Port J Dermatol Venereol. vol.82 no.1 Lisboa mar. 2024 Epub 03-Jan-2024

https://doi.org/10.24875/pjdv.23000073

CASE REPORT

A case of autoimmune progesterone dermatitis

Um caso de dermatite autoimune à progesterona

Ana G. Lopes¹^*https://orcid.org/0000-0003-1103-1075

Catarina Cerqueira¹

Carlos Nogueira¹

Joana Gomes¹

Celeste Brito¹

¹Department of Dermatology, Hospital de Braga, Braga, Portugal

Abstract

A 41-year-old female patient presents to the dermatology department with a 3-year history of a monthly relapsing pruritic eruption. These lesions appear 5-7 days before the onset of menses and resolve 3-4 days after menstruation. During her two previous pregnancies, she had no symptoms. She had been previously treated with antihistamines and oral corticosteroids with only temporary relief. On examination, during the luteal phase, the patient presented multiple maculopapular pruritic wheals distributed throughout the body. Several laboratory studies were performed and were all normal or negative, including auto-antibodies tests and hormonal analysis. Patch tests with the standard series of the Portuguese Contact Dermatitis Group, corticosteroid series, and metal series revealed positive reactions to nickel sulfate (++) and palladium chloride (+) at 72 h. An intradermal test with medroxyprogesterone at concentrations of 0.1 and 10 mg/mL was performed on the 7^th day of the menstrual cycle. The test was positive 2 h after the injection and persisted for 24 h. The diagnosis of autoimmune progesterone dermatitis was made and the patient started tamoxifen 40 mg/day, with almost complete clinical clearing. Four months after, the dose was reduced, with no relapsing. Six months later, the patient remains free of symptoms.

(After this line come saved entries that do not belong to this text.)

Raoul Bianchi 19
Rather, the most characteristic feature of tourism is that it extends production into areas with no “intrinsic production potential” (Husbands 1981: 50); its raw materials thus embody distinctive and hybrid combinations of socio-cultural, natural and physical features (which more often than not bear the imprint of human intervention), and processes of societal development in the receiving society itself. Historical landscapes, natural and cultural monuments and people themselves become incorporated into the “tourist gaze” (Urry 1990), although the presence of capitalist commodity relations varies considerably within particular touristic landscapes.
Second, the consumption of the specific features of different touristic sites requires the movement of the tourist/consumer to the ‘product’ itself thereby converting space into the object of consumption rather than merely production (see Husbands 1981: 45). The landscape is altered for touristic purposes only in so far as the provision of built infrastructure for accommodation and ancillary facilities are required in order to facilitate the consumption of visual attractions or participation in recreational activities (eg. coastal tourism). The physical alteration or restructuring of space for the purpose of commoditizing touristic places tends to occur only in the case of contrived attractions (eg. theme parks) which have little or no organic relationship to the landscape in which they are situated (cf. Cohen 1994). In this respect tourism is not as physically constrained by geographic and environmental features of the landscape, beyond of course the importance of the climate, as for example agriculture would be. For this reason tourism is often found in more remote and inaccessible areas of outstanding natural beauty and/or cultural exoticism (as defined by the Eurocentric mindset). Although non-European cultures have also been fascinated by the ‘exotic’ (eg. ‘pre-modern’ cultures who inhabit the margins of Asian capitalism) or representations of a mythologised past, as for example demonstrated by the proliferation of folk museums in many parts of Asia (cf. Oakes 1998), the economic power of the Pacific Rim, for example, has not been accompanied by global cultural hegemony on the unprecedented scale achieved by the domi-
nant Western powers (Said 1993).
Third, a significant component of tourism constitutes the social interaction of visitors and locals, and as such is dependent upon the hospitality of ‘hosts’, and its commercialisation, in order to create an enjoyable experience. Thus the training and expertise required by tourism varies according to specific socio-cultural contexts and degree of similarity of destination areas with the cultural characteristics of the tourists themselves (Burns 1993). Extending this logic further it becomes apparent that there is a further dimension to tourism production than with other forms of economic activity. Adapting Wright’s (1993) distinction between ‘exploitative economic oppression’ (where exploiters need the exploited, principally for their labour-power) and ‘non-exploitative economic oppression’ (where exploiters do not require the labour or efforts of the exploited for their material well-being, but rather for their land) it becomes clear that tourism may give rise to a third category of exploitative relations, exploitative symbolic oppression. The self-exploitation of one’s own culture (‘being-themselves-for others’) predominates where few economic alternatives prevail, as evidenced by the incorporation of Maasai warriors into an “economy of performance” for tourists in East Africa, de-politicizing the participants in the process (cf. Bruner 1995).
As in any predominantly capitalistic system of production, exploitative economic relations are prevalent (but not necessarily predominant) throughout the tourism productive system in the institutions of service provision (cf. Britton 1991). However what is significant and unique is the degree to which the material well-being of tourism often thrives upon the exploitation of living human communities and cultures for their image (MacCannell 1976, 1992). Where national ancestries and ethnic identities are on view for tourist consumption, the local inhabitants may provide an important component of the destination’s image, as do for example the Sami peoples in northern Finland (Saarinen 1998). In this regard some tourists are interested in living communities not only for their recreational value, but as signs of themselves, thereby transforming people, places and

Keywords Autoimmune progesterone dermatitis; Progesterone; Autoimmune urticaria; Urticaria; Intradermal test

Resumo

Descreve-se o caso de uma doente do sexo feminino de 41 anos, previamente saudável, sem antecedentes de dermatite atópica ou dermatite alérgica. A doente é avaliada na consulta de dermatologia por uma erupção pruriginosa recorrente, mensal, com 3 anos de evolução. Essas lesões geralmente apareciam 5 a 7 dias antes do início da menstruação e desapareciam aproximadamente 3 a 4 dias após o período menstrual. A doente referiu que quando esteve 2 vezes grávida e não teve sintomas nesse período. Ela tinha sido previamente tratada com anti-histamínicos e corticosteroides orais, com apenas alívio temporário. Ao exame físico, durante a fase lútea do período menstrual, a doente apresentava múltiplas maculopápulas eritematoedematosas, pruriginosas, distribuídas por todo o corpo. Vários estudos laboratoriais foram realizados e todos estavam normais ou negativos, incluindo testes de autoanticorpos e análises hormonais. Testes epicutâneos com a série padrão do Grupo Português de Dermatite de Contato (GPEDC), série de corticosteróides e série de metais revelaram reações positivas ao sulfato de níquel (++) e cloreto de paládio (+) às 72 horas. Foi realizado um teste intradérmico com medroxiprogesterona nas concentrações de 0.1 e 10 mg/mL no 7^o dia do ciclo menstrual. O teste foi positivo 2 horas após a injeção e persistiu por 24 horas. Foi feito o diagnóstico de dermatite autoimune à progesterona e a doente foi tratada com tamoxifeno 40 mg/dia, com praticamente completa resolução clínica. Quatro meses após, a dose foi reduzida, sem recaída. Seis meses depois a doente continua sem sintomas ou efeitos adversos.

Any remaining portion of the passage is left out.